» **Task instructions**
The complete set of records below must be repeated precisely as given.

----- Dataset records -----

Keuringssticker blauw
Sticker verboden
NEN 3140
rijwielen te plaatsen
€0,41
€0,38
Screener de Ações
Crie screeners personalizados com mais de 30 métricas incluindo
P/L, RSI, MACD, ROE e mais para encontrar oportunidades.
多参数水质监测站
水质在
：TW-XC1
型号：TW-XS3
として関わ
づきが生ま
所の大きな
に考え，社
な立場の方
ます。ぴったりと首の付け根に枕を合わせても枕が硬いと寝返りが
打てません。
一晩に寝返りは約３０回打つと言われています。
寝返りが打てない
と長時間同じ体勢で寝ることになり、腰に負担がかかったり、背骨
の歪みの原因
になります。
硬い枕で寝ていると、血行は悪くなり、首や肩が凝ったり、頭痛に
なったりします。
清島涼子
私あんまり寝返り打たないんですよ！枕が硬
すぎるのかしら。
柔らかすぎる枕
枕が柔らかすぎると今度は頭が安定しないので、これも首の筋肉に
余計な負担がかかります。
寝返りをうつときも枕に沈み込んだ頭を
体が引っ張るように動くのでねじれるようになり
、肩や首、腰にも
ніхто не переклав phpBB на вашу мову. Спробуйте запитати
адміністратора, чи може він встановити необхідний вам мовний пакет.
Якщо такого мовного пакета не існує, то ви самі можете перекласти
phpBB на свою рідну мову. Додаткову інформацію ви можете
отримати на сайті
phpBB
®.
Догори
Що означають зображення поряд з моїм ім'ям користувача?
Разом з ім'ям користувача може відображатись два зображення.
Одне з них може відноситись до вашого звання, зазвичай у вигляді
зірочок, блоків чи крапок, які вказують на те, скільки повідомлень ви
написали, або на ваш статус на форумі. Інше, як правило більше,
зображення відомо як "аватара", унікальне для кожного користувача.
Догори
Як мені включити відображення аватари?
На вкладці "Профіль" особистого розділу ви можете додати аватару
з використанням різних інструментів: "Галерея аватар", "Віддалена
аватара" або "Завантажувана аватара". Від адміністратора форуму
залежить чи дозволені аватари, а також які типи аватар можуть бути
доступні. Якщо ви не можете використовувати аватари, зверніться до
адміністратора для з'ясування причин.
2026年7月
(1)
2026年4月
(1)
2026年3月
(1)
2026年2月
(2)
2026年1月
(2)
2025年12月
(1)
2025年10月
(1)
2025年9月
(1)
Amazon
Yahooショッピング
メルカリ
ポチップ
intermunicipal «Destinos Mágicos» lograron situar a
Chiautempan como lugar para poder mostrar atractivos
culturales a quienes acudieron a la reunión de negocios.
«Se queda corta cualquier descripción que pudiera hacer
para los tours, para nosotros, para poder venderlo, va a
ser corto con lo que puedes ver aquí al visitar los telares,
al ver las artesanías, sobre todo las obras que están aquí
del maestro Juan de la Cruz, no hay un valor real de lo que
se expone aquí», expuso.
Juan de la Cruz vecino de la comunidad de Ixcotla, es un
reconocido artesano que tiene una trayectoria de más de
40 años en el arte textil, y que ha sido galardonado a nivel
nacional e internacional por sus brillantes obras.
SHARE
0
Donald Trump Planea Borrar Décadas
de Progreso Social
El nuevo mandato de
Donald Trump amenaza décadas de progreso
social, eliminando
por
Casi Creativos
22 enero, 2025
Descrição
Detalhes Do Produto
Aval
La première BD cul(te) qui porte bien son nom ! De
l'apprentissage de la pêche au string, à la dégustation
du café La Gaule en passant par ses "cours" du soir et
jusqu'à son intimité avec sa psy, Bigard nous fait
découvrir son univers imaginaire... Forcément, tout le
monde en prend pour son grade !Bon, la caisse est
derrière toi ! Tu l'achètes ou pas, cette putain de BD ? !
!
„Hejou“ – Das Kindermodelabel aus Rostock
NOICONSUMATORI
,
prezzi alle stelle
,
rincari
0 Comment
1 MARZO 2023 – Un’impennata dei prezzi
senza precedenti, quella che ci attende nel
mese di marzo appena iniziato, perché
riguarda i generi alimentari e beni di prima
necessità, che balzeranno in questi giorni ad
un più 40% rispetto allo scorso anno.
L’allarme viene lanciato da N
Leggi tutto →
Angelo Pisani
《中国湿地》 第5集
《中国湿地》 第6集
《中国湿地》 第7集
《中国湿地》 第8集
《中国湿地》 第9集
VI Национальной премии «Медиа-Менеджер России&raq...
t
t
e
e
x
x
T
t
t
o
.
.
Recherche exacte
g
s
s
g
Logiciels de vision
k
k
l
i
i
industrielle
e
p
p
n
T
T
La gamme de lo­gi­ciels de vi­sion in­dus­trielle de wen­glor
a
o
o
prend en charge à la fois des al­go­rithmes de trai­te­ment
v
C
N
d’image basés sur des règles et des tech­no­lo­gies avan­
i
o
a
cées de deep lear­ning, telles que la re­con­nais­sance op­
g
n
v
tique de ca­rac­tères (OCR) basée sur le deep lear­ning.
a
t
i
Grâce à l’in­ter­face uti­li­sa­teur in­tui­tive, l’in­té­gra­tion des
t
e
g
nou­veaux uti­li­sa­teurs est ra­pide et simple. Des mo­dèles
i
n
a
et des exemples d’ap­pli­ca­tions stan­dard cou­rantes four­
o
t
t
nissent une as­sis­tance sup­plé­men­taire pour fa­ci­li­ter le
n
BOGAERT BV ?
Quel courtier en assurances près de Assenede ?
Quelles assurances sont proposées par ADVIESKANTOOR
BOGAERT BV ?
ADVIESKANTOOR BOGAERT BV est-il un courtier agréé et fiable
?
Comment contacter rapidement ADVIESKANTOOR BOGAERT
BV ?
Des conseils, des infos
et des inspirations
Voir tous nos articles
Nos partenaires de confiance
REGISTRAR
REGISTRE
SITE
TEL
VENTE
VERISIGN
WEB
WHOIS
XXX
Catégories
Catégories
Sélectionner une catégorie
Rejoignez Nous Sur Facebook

-----

» **Exercise response**
Keuringssticker blauw
Sticker verboden
NEN 3140
rijwielen te plaatsen
€0,41
€0,38
Screener de Ações
Crie screeners personalizados com mais de 30 métricas incluindo
P/L, RSI, MACD, ROE e mais para encontrar oportunidades.
多参数水质监测站
水质在
：TW-XC1
型号：TW-XS3
として関わ
づきが生ま
所の大きな
に考え，社
な立場の方
ます。ぴったりと首の付け根に枕を合わせても枕が硬いと寝返りが
打てません。
一晩に寝返りは約３０回打つと言われています。
寝返りが打てない
と長時間同じ体勢で寝ることになり、腰に負担がかかったり、背骨
の歪みの原因
になります。
硬い枕で寝ていると、血行は悪くなり、首や肩が凝ったり、頭痛に
なったりします。
清島涼子
私あんまり寝返り打たないんですよ！枕が硬
すぎるのかしら。
柔らかすぎる枕
枕が柔らかすぎると今度は頭が安定しないので、これも首の筋肉に
余計な負担がかかります。
寝返りをうつときも枕に沈み込んだ頭を
体が引っ張るように動くのでねじれるようになり
、肩や首、腰にも
ніхто не переклав phpBB на вашу мову. Спробуйте запитати
адміністратора, чи може він встановити необхідний вам мовний пакет.
Якщо такого мовного пакета не існує, то ви самі можете перекласти
phpBB на свою рідну мову. Додаткову інформацію ви можете
отримати на сайті
phpBB
®.
Догори
Що означають зображення поряд з моїм ім'ям користувача?
Разом з ім'ям користувача може відображатись два зображення.
Одне з них може відноситись до вашого звання, зазвичай у вигляді
зірочок, блоків чи крапок, які вказують на те, скільки повідомлень ви
написали, або на ваш статус на форумі. Інше, як правило більше,
зображення відомо як "аватара", унікальне для кожного користувача.
Догори
Як мені включити відображення аватари?
На вкладці "Профіль" особистого розділу ви можете додати аватару
з використанням різних інструментів: "Галерея аватар", "Віддалена
аватара" або "Завантажувана аватара". Від адміністратора форуму
залежить чи дозволені аватари, а також які типи аватар можуть бути
доступні. Якщо ви не можете використовувати аватари, зверніться до
адміністратора для з'ясування причин.
2026年7月
(1)
2026年4月
(1)
2026年3月
(1)
2026年2月
(2)
2026年1月
(2)
2025年12月
(1)
2025年10月
(1)
2025年9月
(1)
Amazon
Yahooショッピング
メルカリ
ポチップ
intermunicipal «Destinos Mágicos» lograron situar a
Chiautempan como lugar para poder mostrar atractivos
culturales a quienes acudieron a la reunión de negocios.
«Se queda corta cualquier descripción que pudiera hacer
para los tours, para nosotros, para poder venderlo, va a
ser corto con lo que puedes ver aquí al visitar los telares,
al ver las artesanías, sobre todo las obras que están aquí
del maestro Juan de la Cruz, no hay un valor real de lo que
se expone aquí», expuso.
Juan de la Cruz vecino de la comunidad de Ixcotla, es un
reconocido artesano que tiene una trayectoria de más de
40 años en el arte textil, y que ha sido galardonado a nivel
nacional e internacional por sus brillantes obras.
SHARE
0
Donald Trump Planea Borrar Décadas
de Progreso Social
El nuevo mandato de
Donald Trump amenaza décadas de progreso
social, eliminando
por
Casi Creativos
22 enero, 2025
Descrição
Detalhes Do Produto
Aval
La première BD cul(te) qui porte bien son nom ! De
l'apprentissage de la pêche au string, à la dégustation
du café La Gaule en passant par ses "cours" du soir et
jusqu'à son intimité avec sa psy, Bigard nous fait
découvrir son univers imaginaire... Forcément, tout le
monde en prend pour son grade !Bon, la caisse est
derrière toi ! Tu l'achètes ou pas, cette putain de BD ? !
!
„Hejou“ – Das Kindermodelabel aus Rostock
NOICONSUMATORI
,
prezzi alle stelle
,
rincari
0 Comment
1 MARZO 2023 – Un’impennata dei prezzi
senza precedenti, quella che ci attende nel
mese di marzo appena iniziato, perché
riguarda i generi alimentari e beni di prima
necessità, che balzeranno in questi giorni ad
un più 40% rispetto allo scorso anno.
L’allarme viene lanciato da N
Leggi tutto →
Angelo Pisani
《中国湿地》 第5集
《中国湿地》 第6集
《中国湿地》 第7集
《中国湿地》 第8集
《中国湿地》 第9集
VI Национальной премии «Медиа-Менеджер России&raq...
t
t
e
e
x
x
T
t
t
o
.
.
Recherche exacte
g
s
s
g
Logiciels de vision
k
k
l
i
i
industrielle
e
p
p
n
T
T
La gamme de lo­gi­ciels de vi­sion in­dus­trielle de wen­glor
a
o
o
prend en charge à la fois des al­go­rithmes de trai­te­ment
v
C
N
d’image basés sur des règles et des tech­no­lo­gies avan­
i
o
a
cées de deep lear­ning, telles que la re­con­nais­sance op­
g
n
v
tique de ca­rac­tères (OCR) basée sur le deep lear­ning.
a
t
i
Grâce à l’in­ter­face uti­li­sa­teur in­tui­tive, l’in­té­gra­tion des
t
e
g
nou­veaux uti­li­sa­teurs est ra­pide et simple. Des mo­dèles
i
n
a
et des exemples d’ap­pli­ca­tions stan­dard cou­rantes four­
o
t
t
nissent une as­sis­tance sup­plé­men­taire pour fa­ci­li­ter le
n
BOGAERT BV ?
Quel courtier en assurances près de Assenede ?
Quelles assurances sont proposées par ADVIESKANTOOR
BOGAERT BV ?
ADVIESKANTOOR BOGAERT BV est-il un courtier agréé et fiable
?
Comment contacter rapidement ADVIESKANTOOR BOGAERT
BV ?
Des conseils, des infos
et des inspirations
Voir tous nos articles
Nos partenaires de confiance
REGISTRAR
REGISTRE
SITE
TEL
VENTE
VERISIGN
WEB
WHOIS
XXX
Catégories
Catégories
Sélectionner une catégorie
Rejoignez Nous Sur Facebook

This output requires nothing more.